Né le 10 octobre 1939 à Avranches (Manche) ; professeur agrégé d’histoire, maître de conférences en histoire moderne, détaché à l’ANPE et à Air France ; membre de la JEC, responsable de la FGEL et de l’UNEF ; secrétaire national du SGEN-CFDT, secrétaire confédéral de la CFDT ; membre du club Jean-Moulin, du PSA, du PSU, puis du PS, conseiller technique de plusieurs ministres des gouvernements socialistes.

Jean Lecuir en 2005
Jean Lecuir en 2005

Jean Lecuir était l’aîné de cinq enfants. Son père, René Lecuir, après avoir soutenu sa thèse (1930), fut ingénieur chimiste, puis directeur de laboratoire de recherches à la CSF et, malade à partir de 1950, il interrompit ses activités professionnelles pour se consacrer à la fabrication de faïences ; sa mère, Lucienne Chaumeton, était maître de conférences en chimie (Université de Paris). Ses parents étaient conservateurs et catholiques, mais républicains et laïques.

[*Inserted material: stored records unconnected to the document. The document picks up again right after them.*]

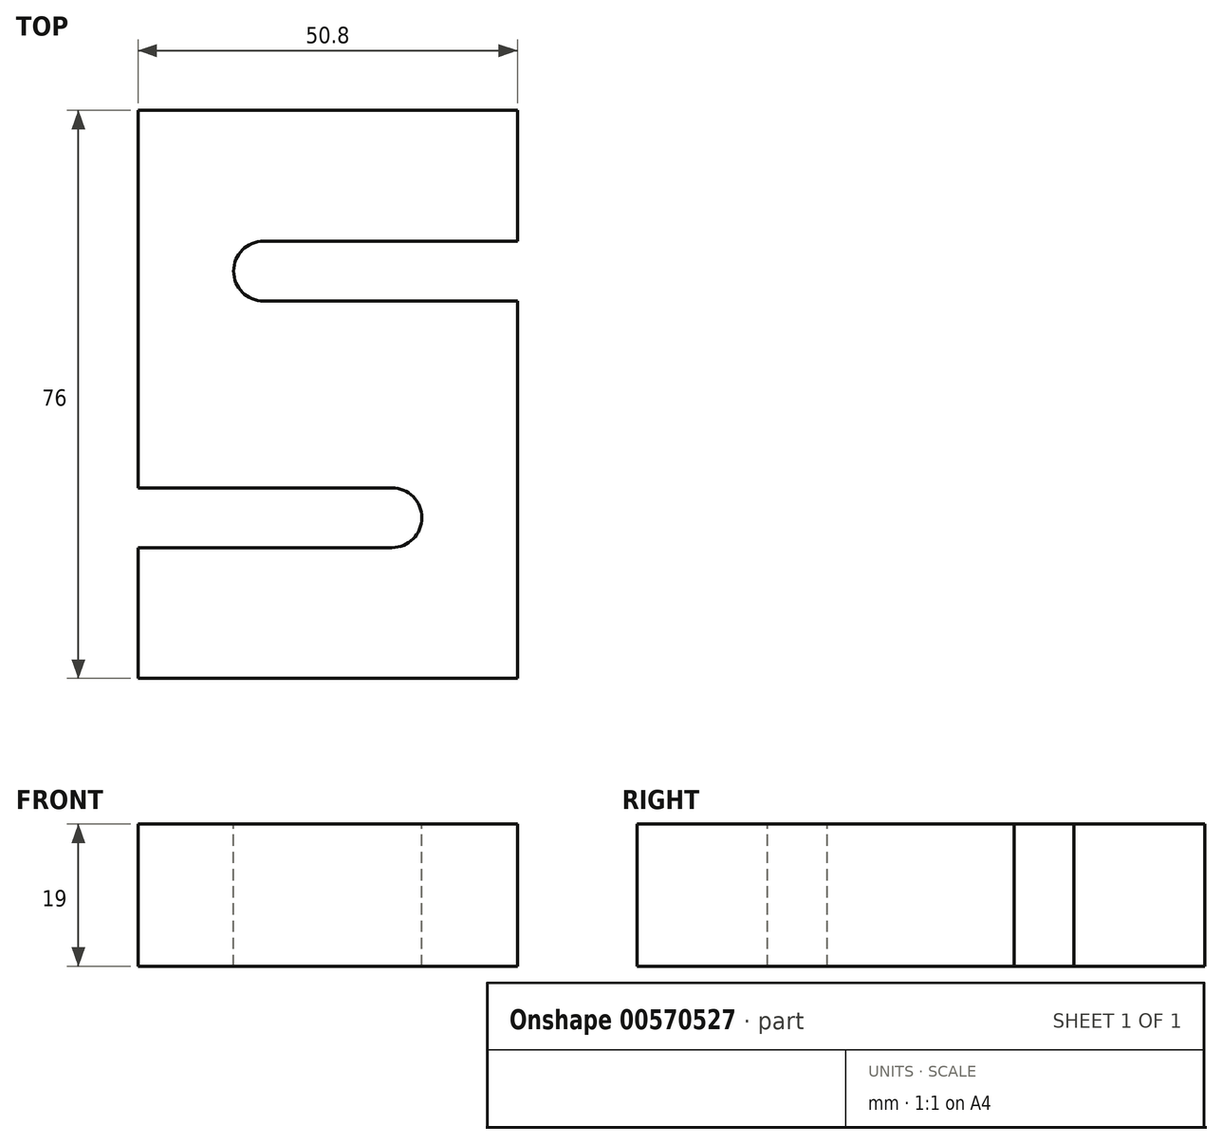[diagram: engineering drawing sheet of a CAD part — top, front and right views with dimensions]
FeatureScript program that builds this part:
annotation { "Feature Type Name" : "Feature", "Feature Type Description" : "" }
export const myFeature = defineFeature(function(context is Context, id is Id, definition is map)
    precondition{}
    {
        {
            var Q0;
            Q0=qCreatedBy(makeId("Top.planeOp"),FACE);
            var sketch = newSketch(context, id + "F0", { "sketchPlane" : qUnion([Q0])});
            skLineSegment(sketch, "E0.bottom", {"start": v(25.4, -38) * mm, "end": v(-25.4, -38) * mm});
            skLineSegment(sketch, "E0.top", {"start": v(25.4, 38) * mm, "end": v(-25.4, 38) * mm});
            skLineSegment(sketch, "E0.left", {"start": v(25.4, -38) * mm, "end": v(25.4, 38) * mm});
            skLineSegment(sketch, "E0.right", {"start": v(-25.4, -38) * mm, "end": v(-25.4, 38) * mm});
            skPoint(sketch, "E0.middle", {"position": v(0, 0) * mm});
            skSolve(sketch);
        }
        {
            var Q0;
            Q0=makeQuery(id+"F0.imprint","IMPRINT",FACE,{"disambiguationData":[TD([[makeQuery(id+"F0.imprint","IMPRINT",EDGE,{"derivedFrom":sQuery(id+"F0.wireOp",EDGE,"E0.bottom")}),-1.0]])]});
            extrude(context, id + "F1", {"entities" : qUnion([Q0]), "depth" : 19 * mm, "offsetDistance" : 25 * mm});
        }
        {
            var Q0;
            Q0=makeQuery(id+"F1.opExtrude","CAP_FACE",FACE,{"disambiguationData":[OSD([sQuery(id+"F0.wireOp",EDGE,"E0.bottom"),sQuery(id+"F0.wireOp",EDGE,"E0.top"),sQuery(id+"F0.wireOp",EDGE,"E0.left"),sQuery(id+"F0.wireOp",EDGE,"E0.right")])],"isStart":false});
            var sketch = newSketch(context, id + "F2", { "sketchPlane" : qUnion([Q0])});
            skLineSegment(sketch, "E1", {"start": v(-25.4, -38) * mm, "end": v(-25.4, -20.5) * mm});
            skLineSegment(sketch, "E2.bottom", {"start": v(-25.4, -20.5) * mm, "end": v(8.6, -20.5) * mm});
            skLineSegment(sketch, "E2.top", {"start": v(-25.4, -12.5) * mm, "end": v(8.6, -12.5) * mm});
            skLineSegment(sketch, "E2.left", {"start": v(-25.4, -20.5) * mm, "end": v(-25.4, -12.5) * mm});
            skLineSegment(sketch, "E2.right", {"start": v(12.6, -16.5) * mm, "end": v(12.6, -16.5) * mm});
            skPoint(sketch, "E3.visualSharp", {"position": v(12.6, -12.5) * mm});
            skArc(sketch, "E3.filletArc", {"start": v(12.6, -16.5) * mm, "mid": v(11.43, -13.67) * mm, "end": v(8.6, -12.5) * mm});
            skPoint(sketch, "E4.visualSharp", {"position": v(12.6, -20.5) * mm});
            skArc(sketch, "E4.filletArc", {"start": v(8.6, -20.5) * mm, "mid": v(11.43, -19.33) * mm, "end": v(12.6, -16.5) * mm});
            skSolve(sketch);
        }
        {
            var Q0;
            Q0=makeQuery(id+"F2.imprint","IMPRINT",FACE,{"disambiguationData":[TD([[makeQuery(id+"F2.imprint","IMPRINT",EDGE,{"derivedFrom":sQuery(id+"F2.wireOp",EDGE,"E2.bottom")}),1.0]])]});
            extrude(context, id + "F3", {"entities" : qUnion([Q0]), "operationType" : NewBodyOperationType.REMOVE, "endBound" : BoundingType.THROUGH_ALL, "oppositeDirection" : true, "depth" : 25 * mm, "offsetDistance" : 25 * mm});
        }
        {
            var Q0;
            Q0=makeQuery(id+"F1.opExtrude","CAP_FACE",FACE,{"disambiguationData":[OSD([sQuery(id+"F0.wireOp",EDGE,"E0.bottom"),sQuery(id+"F0.wireOp",EDGE,"E0.top"),sQuery(id+"F0.wireOp",EDGE,"E0.left"),sQuery(id+"F0.wireOp",EDGE,"E0.right")])],"isStart":false});
            var sketch = newSketch(context, id + "F4", { "sketchPlane" : qUnion([Q0])});
            skLineSegment(sketch, "E5", {"start": v(25.4, 38) * mm, "end": v(25.4, 20.5) * mm});
            skLineSegment(sketch, "E6.bottom", {"start": v(25.4, 20.5) * mm, "end": v(-8.6, 20.5) * mm});
            skLineSegment(sketch, "E6.top", {"start": v(25.4, 12.5) * mm, "end": v(-8.6, 12.5) * mm});
            skLineSegment(sketch, "E6.left", {"start": v(25.4, 20.5) * mm, "end": v(25.4, 12.5) * mm});
            skLineSegment(sketch, "E6.right", {"start": v(-12.6, 16.5) * mm, "end": v(-12.6, 16.5) * mm});
            skPoint(sketch, "E7.visualSharp", {"position": v(-12.6, 12.5) * mm});
            skArc(sketch, "E7.filletArc", {"start": v(-12.6, 16.5) * mm, "mid": v(-11.43, 13.67) * mm, "end": v(-8.6, 12.5) * mm});
            skPoint(sketch, "E8.visualSharp", {"position": v(-12.6, 20.5) * mm});
            skArc(sketch, "E8.filletArc", {"start": v(-8.6, 20.5) * mm, "mid": v(-11.43, 19.33) * mm, "end": v(-12.6, 16.5) * mm});
            skSolve(sketch);
        }
        {
            var Q0;
            Q0=makeQuery(id+"F4.imprint","IMPRINT",FACE,{"disambiguationData":[TD([[makeQuery(id+"F4.imprint","IMPRINT",EDGE,{"derivedFrom":sQuery(id+"F4.wireOp",EDGE,"E6.bottom")}),1.0]])]});
            extrude(context, id + "F5", {"entities" : qUnion([Q0]), "operationType" : NewBodyOperationType.REMOVE, "endBound" : BoundingType.THROUGH_ALL, "oppositeDirection" : true, "depth" : 25 * mm, "offsetDistance" : 25 * mm});
        }
    });
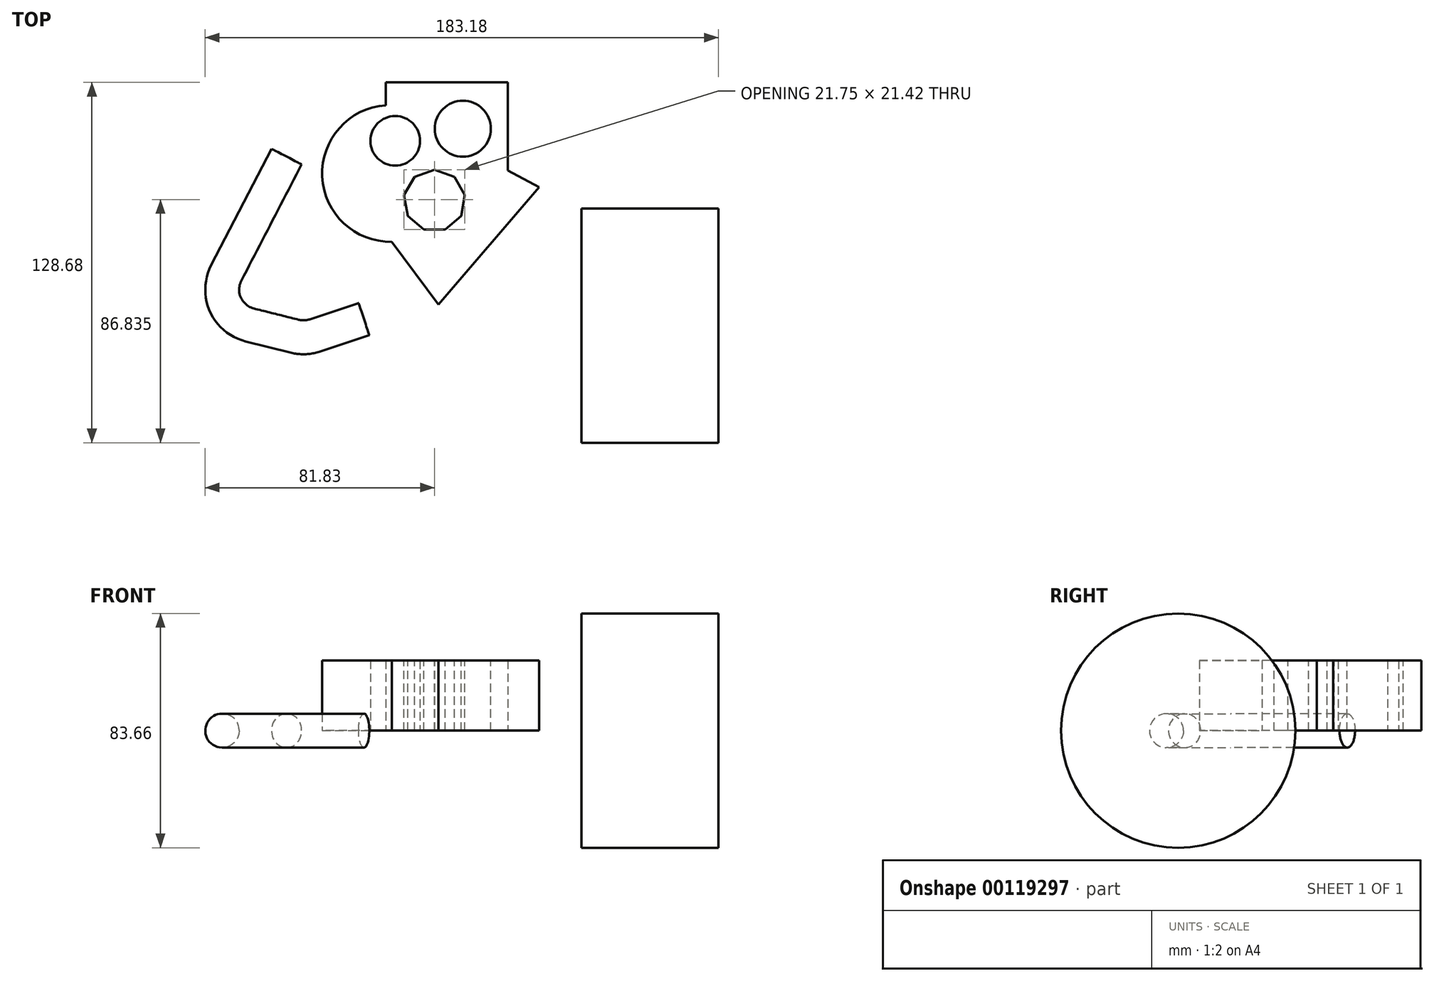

Jean Lecuir fit ses études au lycée Pasteur de Neuilly (Seine, Hauts-de-Seine) où il suivit un cursus littéraire et scientifique. Il obtint en 1957 un baccalauréat scientifique et put accéder à l’hypokhâgne de son lycée ; les amitiés de l’époque le mirent en relation avec Robert Lion qui sera le directeur de cabinet de Pierre Mauroy. Il fréquenta l’aumônerie du lycée aux activités multiples, depuis les cercles d’études, l’aide aux personnes seules, jusqu’aux voyages organisés, sous la houlette, d’un homme remarquable, Xavier de Chalendar, chargé plus tard de la pastorale de l’éducation pour l’archevêché de Paris. Jean Lecuir milita également à la JEC sous la direction de Denis Huot, Michel Mousel, Robert Chapuis. Lorsque la crise de l’ Association catholique de la jeunesse française (ACJF survint en septembre 1956, amenant à la démission les responsables qui essayaient de prendre en charge des jeunes tels que Jean Lecuir, en leur offrant des rencontres sur le problème algérien au 94 rue Notre-Dame- des- Champs à Paris, celui-ci commença à fréquenter le 68 rue de Babylone, foyer de contestation chrétienne, autour de Jacques Chatagner, d’Élia Perroy et de l’équipe de la Lettre. Il participa jusqu’en 1972 à l’animation de la revue et à des groupes de travail. Il assista aux sessions des aumôniers de lycée et au groupe d’élaboration des fiches Ensemble.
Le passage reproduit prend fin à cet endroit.